The answer must consist only of the lines in the records below from the line with "List each element's" to the line with "Page size: 1500x844.", both included, copied word for word with every picture left out.

★ ★ ★ ★ ★ ★ ★

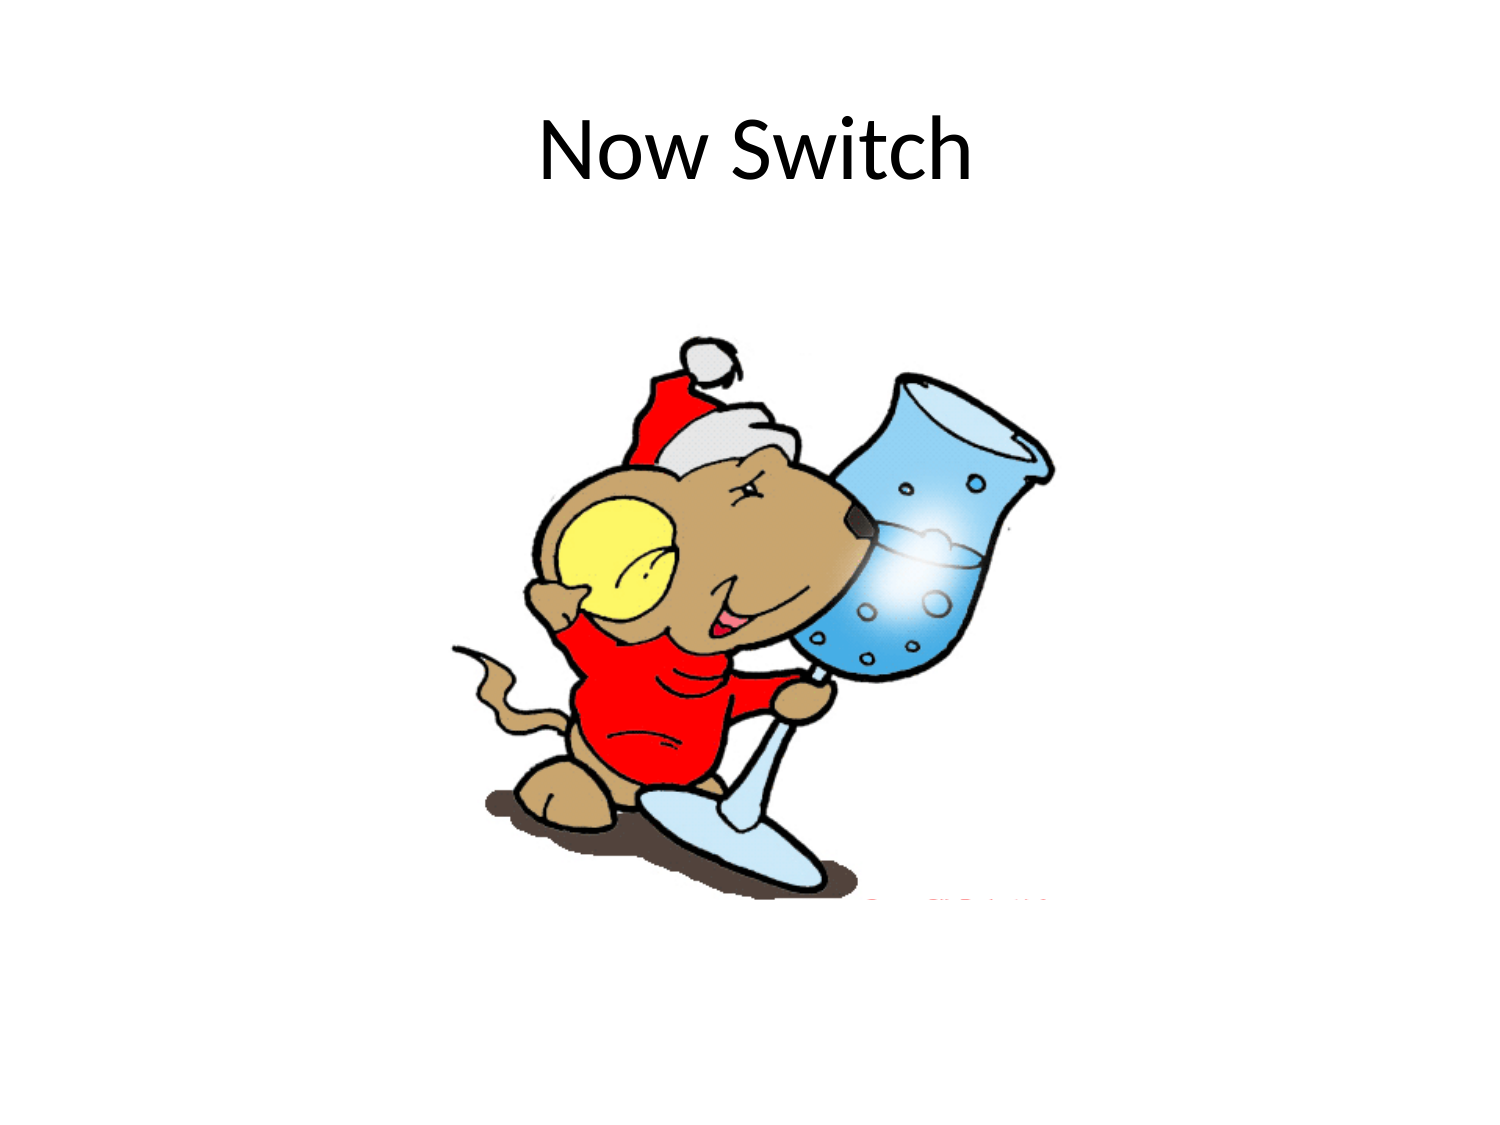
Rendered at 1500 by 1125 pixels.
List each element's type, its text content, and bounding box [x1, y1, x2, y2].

picture [437, 299, 1063, 901]
title Now Switch [137, 24, 1376, 261]
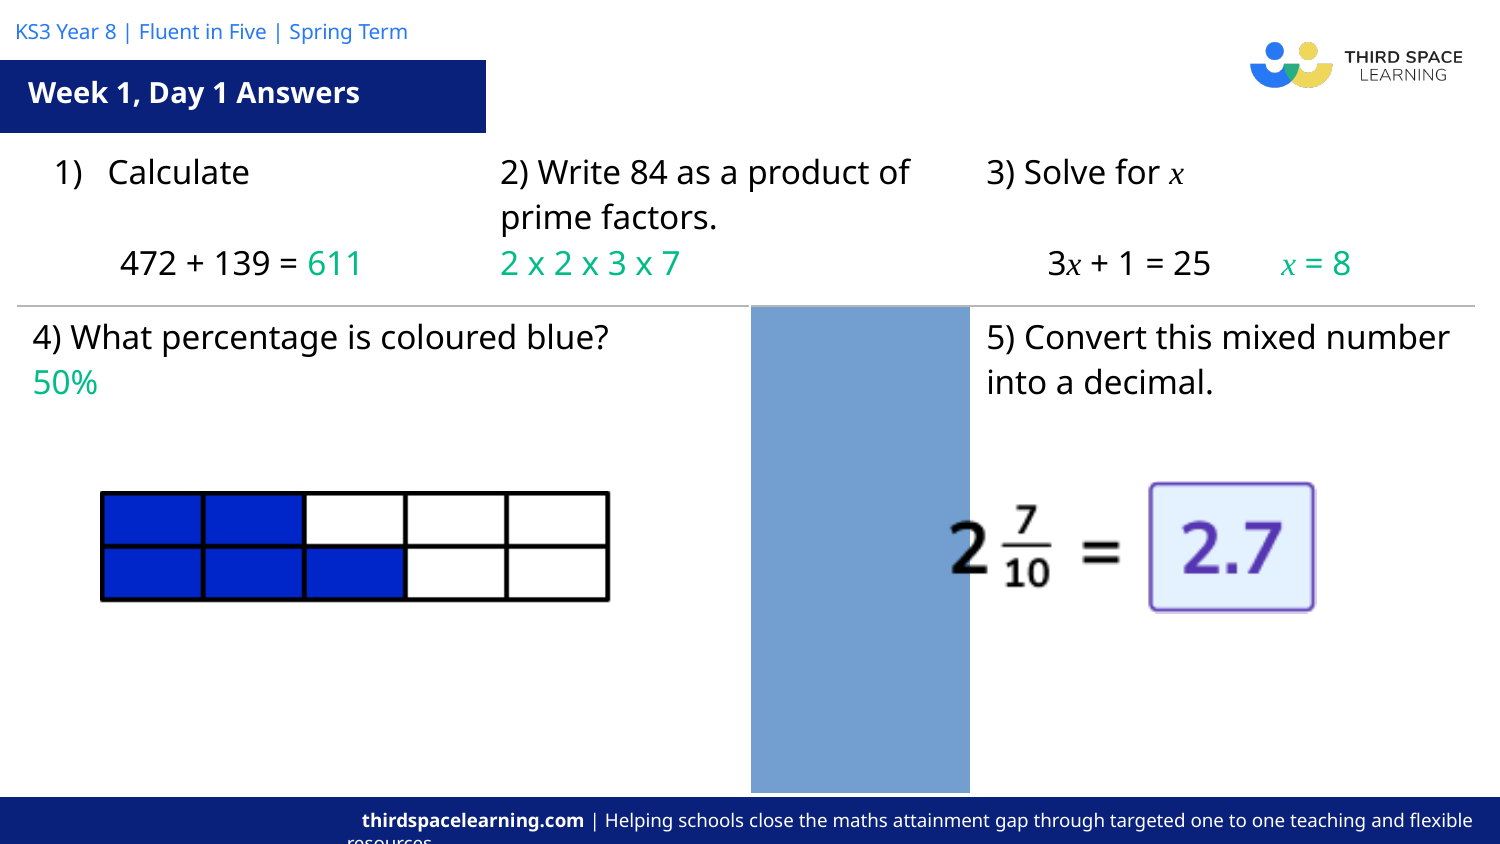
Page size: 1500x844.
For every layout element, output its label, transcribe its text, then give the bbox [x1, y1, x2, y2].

table_header 3) Solve for x 3x + 1 = 25 x = 8 [972, 142, 1474, 305]
table_cell 5) Convert this mixed number into a decimal. [972, 307, 1474, 792]
text_box Week 1, Day 1 Answers [13, 59, 383, 125]
table_cell 4) What percentage is coloured blue? 50% [19, 307, 749, 792]
table_header 2) Write 84 as a product of prime factors. 2 x 2 x 3 x 7 [486, 142, 970, 305]
picture [100, 491, 613, 605]
table_header Calculate 472 + 139 = 611 [19, 142, 484, 305]
picture [946, 481, 1317, 614]
picture [1250, 33, 1465, 99]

★ ★ ★ ★ ★ ★ ★

Answer to the exercise
List each element's type, its text content, and bounding box [x1, y1, x2, y2].

picture [437, 299, 1063, 901]
title Now Switch [137, 24, 1376, 261]
Page size: 1500x844.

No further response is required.